Decided to just give it a shot and it turns out it worked. I have to test to see if there are any kinks in the functionality, but as it stands it works well as a front-door while allowing the internal transient sessions.

Multi domain rails app. How to intelligently use MVC?

Background:
We have app a, b, and plan to add more apps into this same application. The apps are similar enough they could share many views, assets, and actions. Currently a,b live in a single rails app(2.3.10). c will be similar enough that it could also be in this rails app.
The problem:
As we continue to add more apps to this one app, there's going to be too much case logic that the app will soon become a nightmare to maintain. There will also be potential namespace issues. However, the apps are very similar in function and layout, it also makes sense to keep them in one app so that it's one app to maintain(since roughly 50% of site look/functionality will be shared).
What we are trying to do is keep this as clean as possible so it's easy for multiple teams to work on and easy to maintain.
Some things we've thought about/are trying:
Engines. Make each app an engine. This would let us base routes on the domain. It also allows us to pull out controllers, models and views for the specific app. This solution does not seem ideal as we won't be reusing the apps any time soon. And explicitly stating the host in the routes doesn't seem right.
Skinning/themes. The auth logic would be different between the apps. Each user model would be different. So it's not just a skinning problem.
In app/view add folder sitea for sitea views, siteb for siteb views and so on. Do the same for controllers and models. This is still pretty messy and since it didn't follow naming conventions, it did not work with rails so nicely and made much of the code messier.
Making another rails app. We just didn't want to maintain the same controller or view in 2 apps if they are identical.
What we want to do is make the app intelligently use a controller based on the host. So there would be a sessions controller for each app, and perhaps some parent session controller for shared logic(not needed now). In each of these session controllers, it handles authentication for that specific app. So if the domain is a.mysite.com, it would use session controller for app a and know to use app a's views,models,controllers. And if the domain is b.mysite, it would use the session controller for b. And there would be a user model for a and user model for b, which also would be determined by the domain.

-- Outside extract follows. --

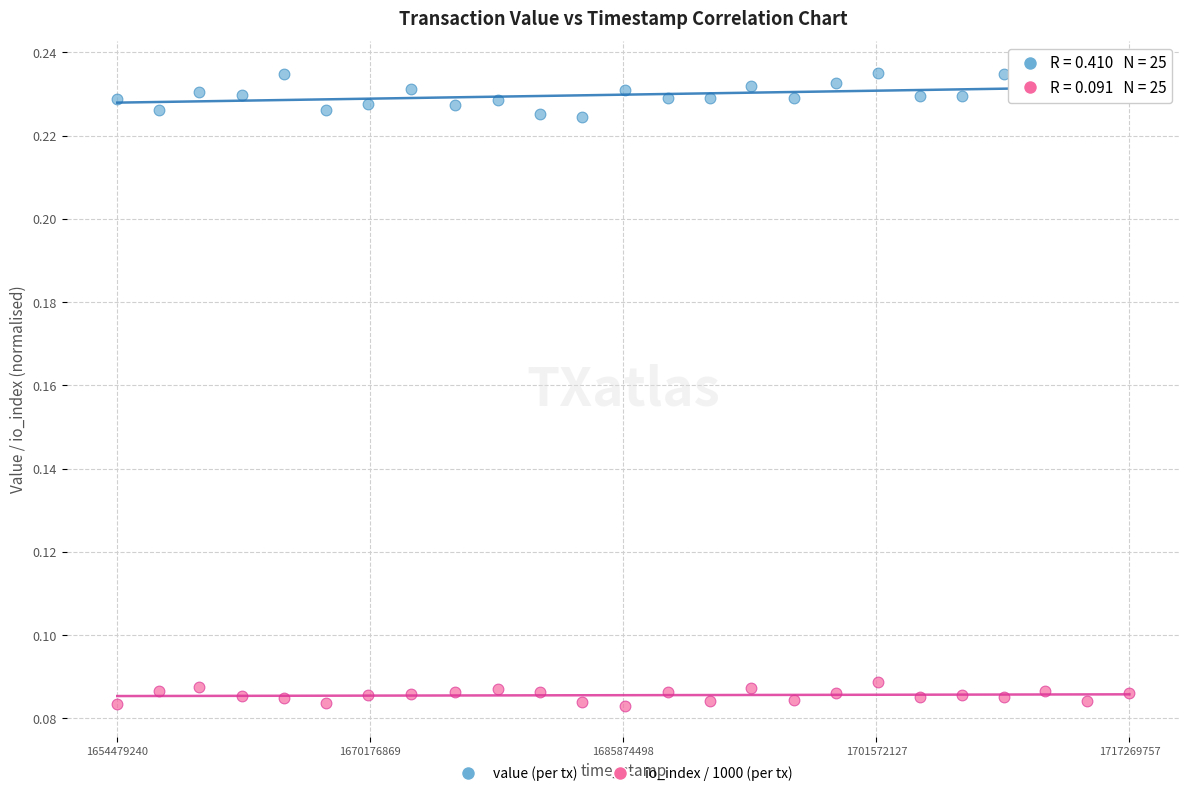

Across all data points, what is the range of X values (max minus min)?

62790517.0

Does anyone have any suggestions or experience with this situation? And ideally using rails 2.3.x as updating to rails 3 isn't an option right now.
Devise does exactly this. You would do well to check out its architecture and apply that architecture to your own case.

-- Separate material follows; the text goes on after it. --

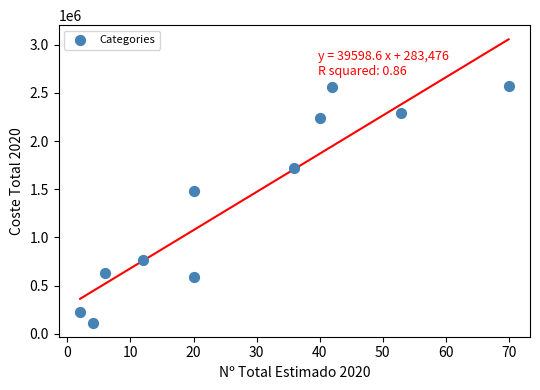

What is the average Y value?

1381437.7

You will have multiple separate Rails applications. The shared code will be a separate project, perhaps distributed as a gem or at least a separate Git repository. The shared code will include many controller actions and many view templates that are there to be sensible defaults, and which will be overridden in some apps but not in others.
All the custom code for application A will belong in a project solely devoted to containing the custom code for application A. It will be its own fully-functioning Rails application and will depend heavily on the majority of the sensible defaults provided by the shared code in the shared-code project.
I've used the theme support plugin before and dynamically set the theme based on the request uri:
http://mattmccray.com/svn/rails/plugins/theme_support
It will probably need some work to support Rails 2.3.
Update: Looks like there's a rewrite: https://github.com/dasil003/rails-multisite
Sounds like you want to make the 'base' app a plugin and use that in each of your site apps. You can use something like svn-extern so it's automatically updated whenever something changes.